── Source records ──

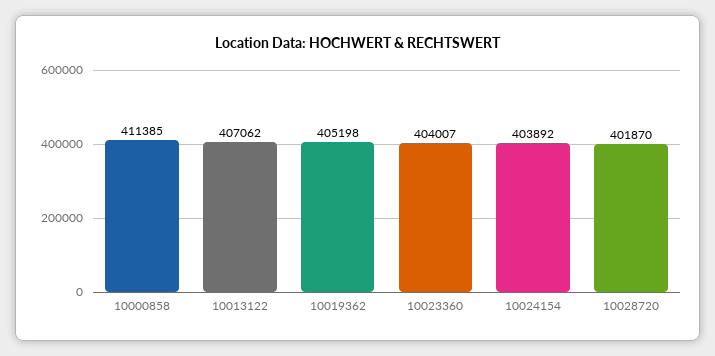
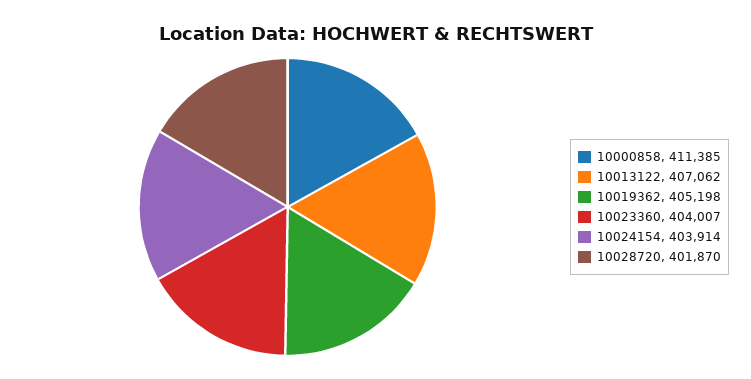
  {
    "10000858": 411385,
    "10013122": 407062,
    "10019362": 405198,
    "10023360": 404007,
-   "10024154": 403892,
+   "10024154": 403914,
    "10028720": 401870
  }

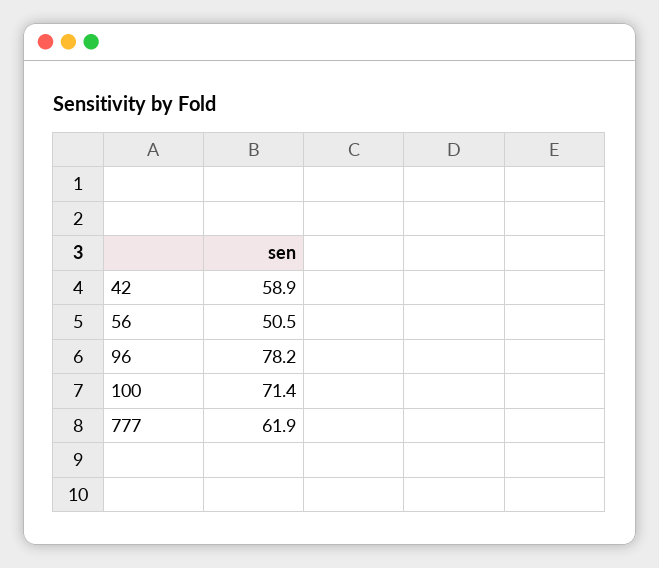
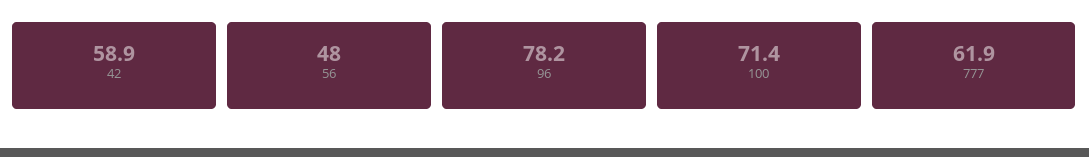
  {
    "42": 58.9,
-   "56": 50.5,
+   "56": 48,
    "96": 78.2,
    "100": 71.4,
    "777": 61.9
  }

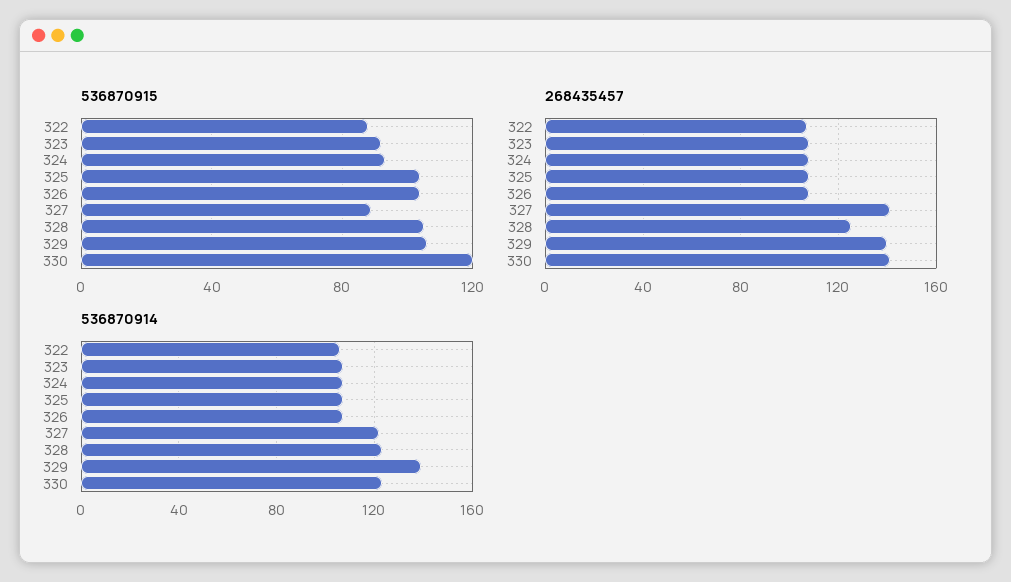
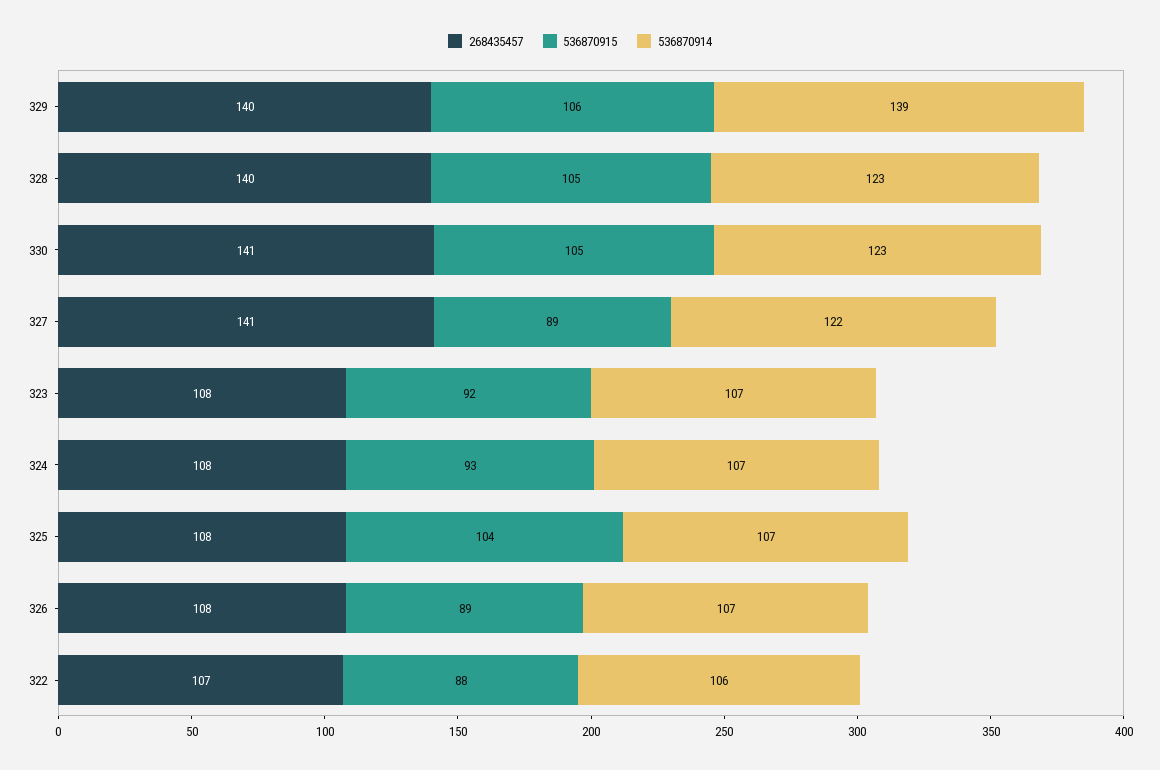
  {
    "536870915": {
      "322": 88,
      "323": 92,
      "324": 93,
      "325": 104,
-     "326": 105,
+     "326": 89,
      "327": 89,
      "328": 105,
      "329": 106,
-     "330": 120
+     "330": 105
    },
    "268435457": {
      "322": 107,
      "323": 108,
      "324": 108,
      "325": 108,
      "326": 108,
      "327": 141,
-     "328": 125,
+     "328": 140,
      "329": 140,
      "330": 141
    },
    "536870914": {
      "322": 106,
      "323": 107,
      "324": 107,
      "325": 107,
      "326": 107,
      "327": 122,
      "328": 123,
      "329": 139,
      "330": 123
    }
  }

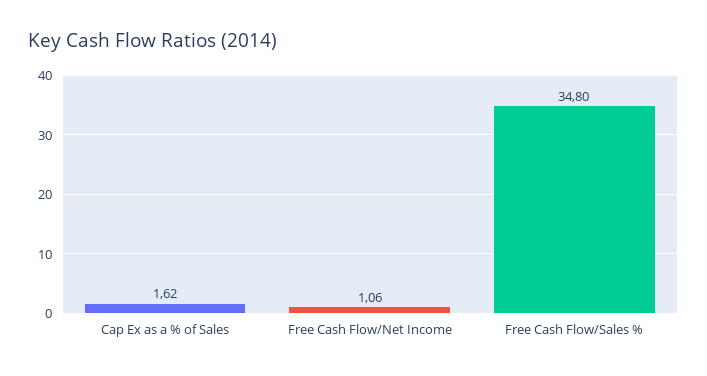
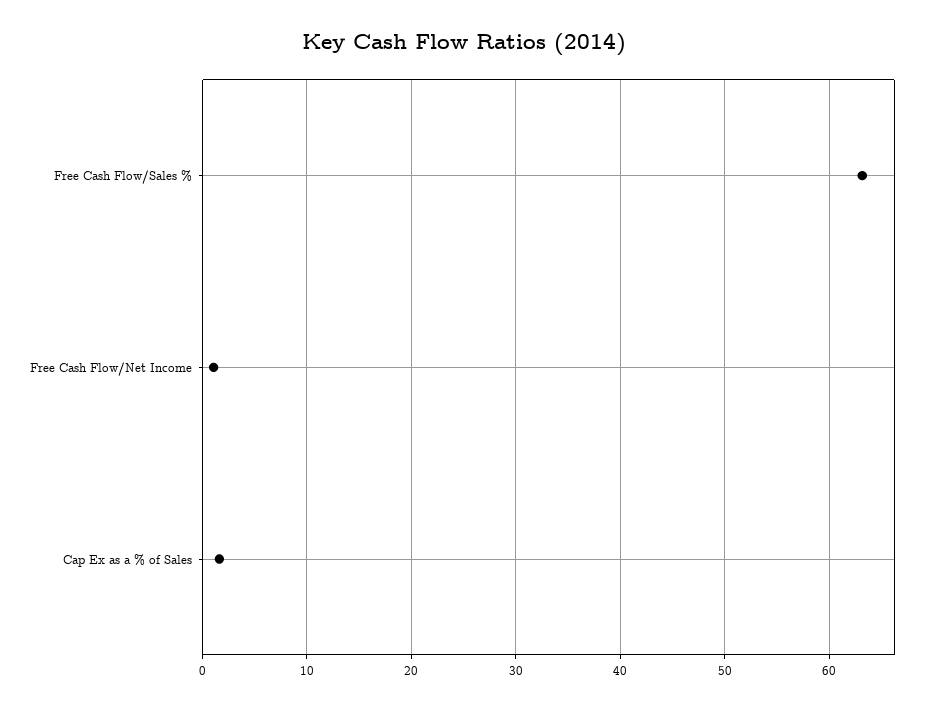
  {
    "Cap Ex as a % of Sales": 1.62,
    "Free Cash Flow/Net Income": 1.06,
-   "Free Cash Flow/Sales %": 34.8
+   "Free Cash Flow/Sales %": 63
  }

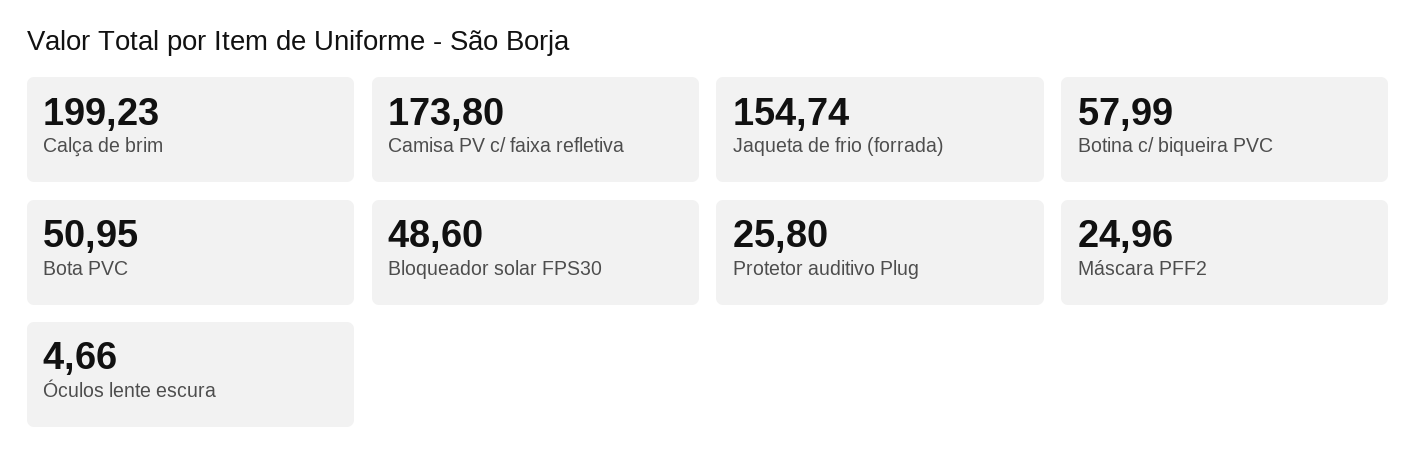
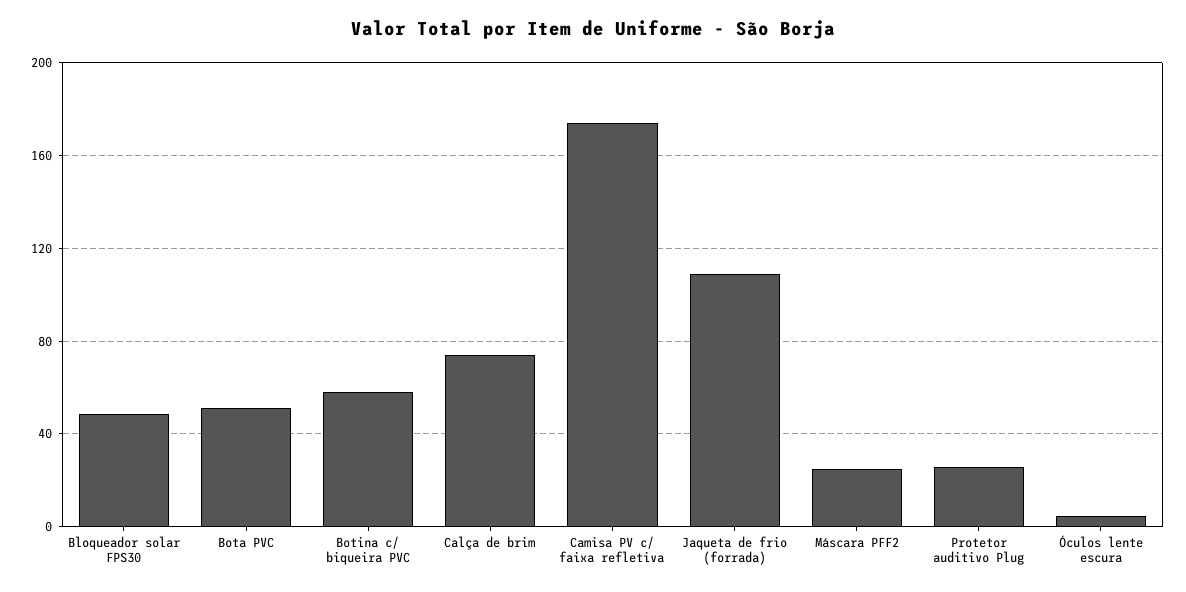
  {
-   "Calça de brim": 199.23,
+   "Calça de brim": 75,
    "Camisa PV c/ faixa refletiva": 173.8,
-   "Jaqueta de frio (forrada)": 154.74,
+   "Jaqueta de frio (forrada)": 110,
    "Botina c/ biqueira PVC": 57.99,
    "Bota PVC": 50.95,
    "Bloqueador solar FPS30": 48.6,
    "Protetor auditivo Plug": 25.8,
    "Máscara PFF2": 24.96,
    "Óculos lente escura": 4.66
  }

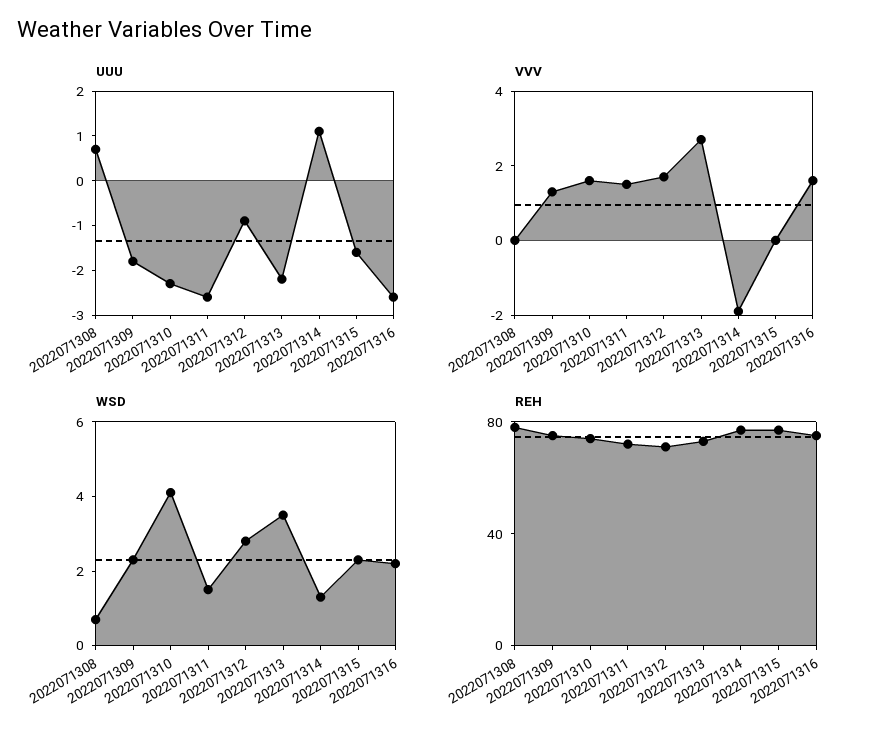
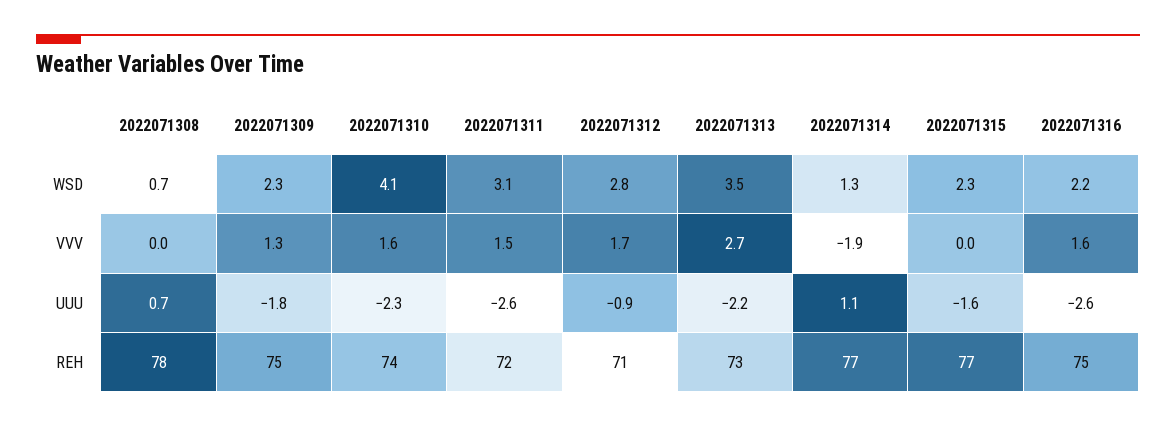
  {
    "UUU": {
      "2022071308": 0.7,
      "2022071309": -1.8,
      "2022071310": -2.3,
      "2022071311": -2.6,
      "2022071312": -0.9,
      "2022071313": -2.2,
      "2022071314": 1.1,
      "2022071315": -1.6,
      "2022071316": -2.6
    },
    "VVV": {
      "2022071308": 0,
      "2022071309": 1.3,
      "2022071310": 1.6,
      "2022071311": 1.5,
      "2022071312": 1.7,
      "2022071313": 2.7,
      "2022071314": -1.9,
      "2022071315": 0,
      "2022071316": 1.6
    },
    "WSD": {
      "2022071308": 0.7,
      "2022071309": 2.3,
      "2022071310": 4.1,
-     "2022071311": 1.5,
+     "2022071311": 3.1,
      "2022071312": 2.8,
      "2022071313": 3.5,
      "2022071314": 1.3,
      "2022071315": 2.3,
      "2022071316": 2.2
    },
    "REH": {
      "2022071308": 78,
      "2022071309": 75,
      "2022071310": 74,
      "2022071311": 72,
      "2022071312": 71,
      "2022071313": 73,
      "2022071314": 77,
      "2022071315": 77,
      "2022071316": 75
    }
  }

───

> What to produce: The expected answer is every line above in which the word "forrada" appears.

> Exercise answer:
-   "Jaqueta de frio (forrada)": 154.74,
+   "Jaqueta de frio (forrada)": 110,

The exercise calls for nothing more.